Article Preview
Top1. Introduction
Since the first appearance of humans on earth, plants played an important role throughout human history. Plants affect the human body by identical processes for each of their chemical compounds such as digitalis that is isolated from foxglove, Taxol from periwinkle, vincristine from yew, and morphine that is extracted from opium poppy and considered as one of the most effective sedative for pain; those effects are well known in the domain of pharmaceutical drugs. Herbal medicines have the same work as conventional drugs on human body, thus they have also the same side effects (Tapsell, 2006). So, the best use of plants in medicine needs a careful documentation. Here we found the domain of Ethnobotany, it is simply the investigation about plants used by primitive societies in various parts of the world (Acharya, 2008). However, the first step to the right use of plants is the recognition of the plant species.
In 1990's, researchers discovered that yew tree bark could not be used as a sustainable source of the drug, which made them to stop using the blockbuster drug Taxol. This is a simple example of the high number of clinical trials that caused a diminution in the clinical potential of these compounds and that is due to low production levels in plant species. In that case, a Taxol precursor happened to be more readily available in a renewable part of the tree, and a semi-synthetic protocol could be developed to convert it into the drug. While researchers look for more efficient solutions that are needed in order to ensure that wealth of bio active compounds works well, they have found metabolic engineering of effective plant and microbial production platforms, these techniques are based on DNA sequencing.
DNA sequencing is the process of determining the precise order of nucleotides within a DNA molecule. It includes any method or technology that is used to determine the order of the four bases — adenine, guanine, cytosine, and thymine - in a strand of DNA. The advent of rapid DNA sequencing methods has greatly accelerated biological and medical research and discovery. In biology, one of the main field of research is the knowledge of DNA sequences. This kind of researches is applied in many domains such as medicine, biotechnology, recognition of species. Recently, DNA sequences has become quick which allows to recognize different species from plants to animals to humans even microbial species are recognized based on its DNA sequences. A lot of works have been done in recognizing unknown DNA sequences, the works are divided into several categories: the alignment-based, alignment-free, statistics method and others.

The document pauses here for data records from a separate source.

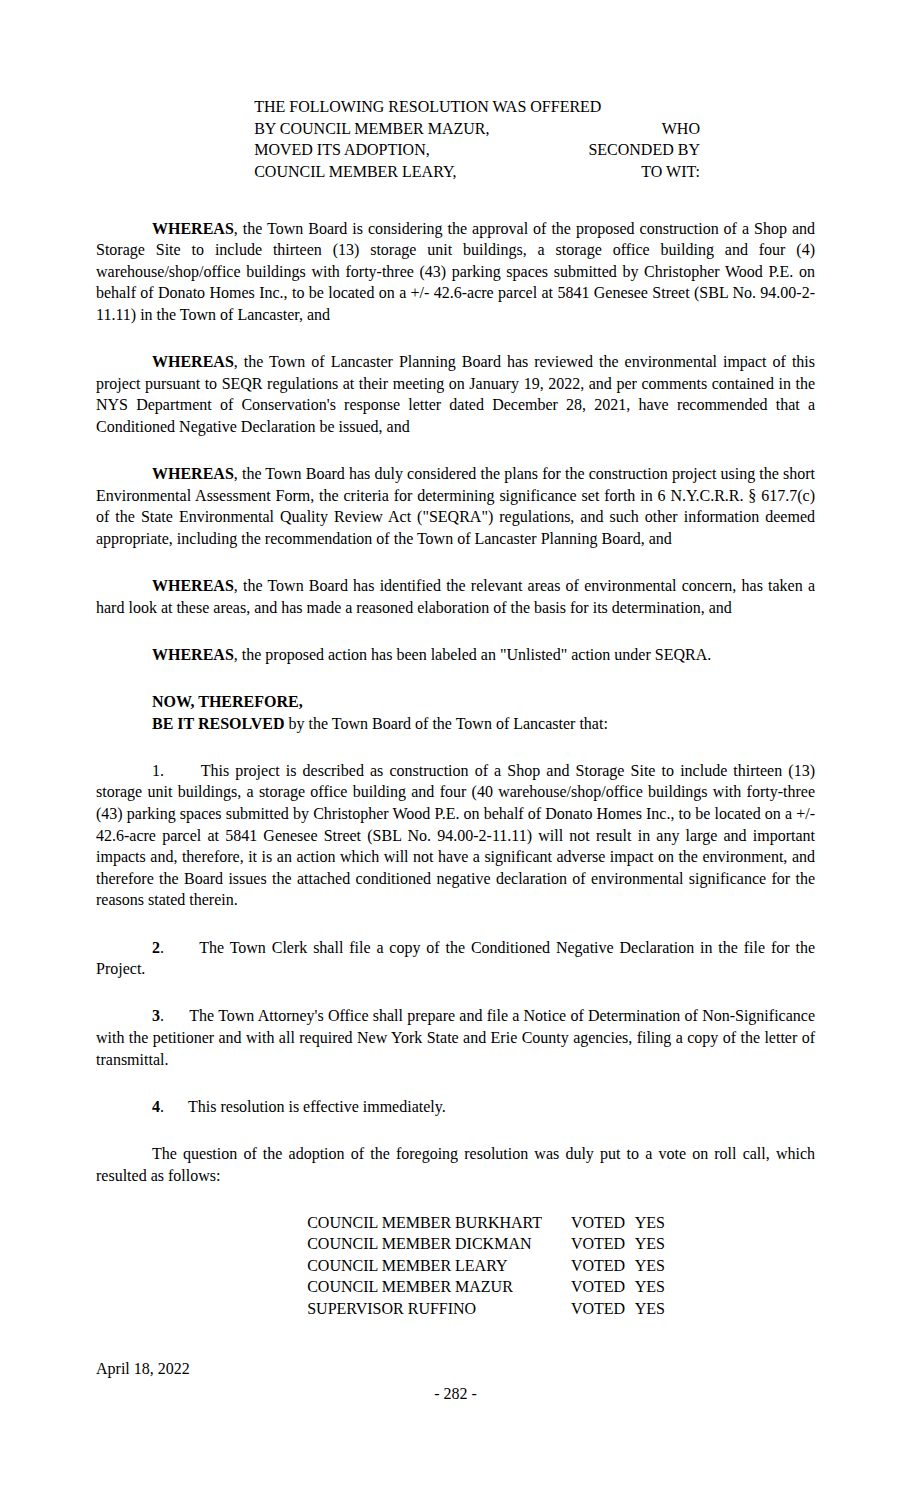THE FOLLOWING RESOLUTION WAS OFFERED
BY COUNCIL MEMBER MAZUR, WHO
MOVED ITS ADOPTION, SECONDED BY
COUNCIL MEMBER LEARY, TO WIT:
WHEREAS, the Town Board is considering the approval of the proposed construction of a Shop and Storage Site to include thirteen (13) storage unit buildings, a storage office building and four (4) warehouse/shop/office buildings with forty-three (43) parking spaces submitted by Christopher Wood P.E. on behalf of Donato Homes Inc., to be located on a +/- 42.6-acre parcel at 5841 Genesee Street (SBL No. 94.00-2-11.11) in the Town of Lancaster, and
WHEREAS, the Town of Lancaster Planning Board has reviewed the environmental impact of this project pursuant to SEQR regulations at their meeting on January 19, 2022, and per comments contained in the NYS Department of Conservation's response letter dated December 28, 2021, have recommended that a Conditioned Negative Declaration be issued, and
WHEREAS, the Town Board has duly considered the plans for the construction project using the short Environmental Assessment Form, the criteria for determining significance set forth in 6 N.Y.C.R.R. § 617.7(c) of the State Environmental Quality Review Act ("SEQRA") regulations, and such other information deemed appropriate, including the recommendation of the Town of Lancaster Planning Board, and
WHEREAS, the Town Board has identified the relevant areas of environmental concern, has taken a hard look at these areas, and has made a reasoned elaboration of the basis for its determination, and
WHEREAS, the proposed action has been labeled an "Unlisted" action under SEQRA.
NOW, THEREFORE,
BE IT RESOLVED by the Town Board of the Town of Lancaster that:
1. This project is described as construction of a Shop and Storage Site to include thirteen (13) storage unit buildings, a storage office building and four (40 warehouse/shop/office buildings with forty-three (43) parking spaces submitted by Christopher Wood P.E. on behalf of Donato Homes Inc., to be located on a +/- 42.6-acre parcel at 5841 Genesee Street (SBL No. 94.00-2-11.11) will not result in any large and important impacts and, therefore, it is an action which will not have a significant adverse impact on the environment, and therefore the Board issues the attached conditioned negative declaration of environmental significance for the reasons stated therein.
2. The Town Clerk shall file a copy of the Conditioned Negative Declaration in the file for the Project.
3. The Town Attorney's Office shall prepare and file a Notice of Determination of Non-Significance with the petitioner and with all required New York State and Erie County agencies, filing a copy of the letter of transmittal.
4. This resolution is effective immediately.
The question of the adoption of the foregoing resolution was duly put to a vote on roll call, which resulted as follows:
| COUNCIL MEMBER BURKHART | VOTED | YES |
| COUNCIL MEMBER DICKMAN | VOTED | YES |
| COUNCIL MEMBER LEARY | VOTED | YES |
| COUNCIL MEMBER MAZUR | VOTED | YES |
| SUPERVISOR RUFFINO | VOTED | YES |
April 18, 2022
- 282 -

Data mining is the core stage of the knowledge discovery process that is aimed at the extraction of interesting nontrivial, implicit, previously unknown and potentially useful information from data in large databases (Fayyad, 1996). Machine learning is a part of data mining which it focuses on prediction, based on known properties learned from the training data.
The present paper shows a bagging-based approach of machine learning algorithms in data mining to identify DNA sequences for recognition of medical plants. The organization of the paper was done as following, the next section presented a view of literature about the domains that this work touches. Section 3 described the used data set and collection of the Medical Plants Genome Resources. While the discussion of the proposed approach was given in Section 4. In section 5 we detailed the obtained results in the experiments and studies done in this work. Finally, we cited the major conclusions in section 6 and mentioned the future works.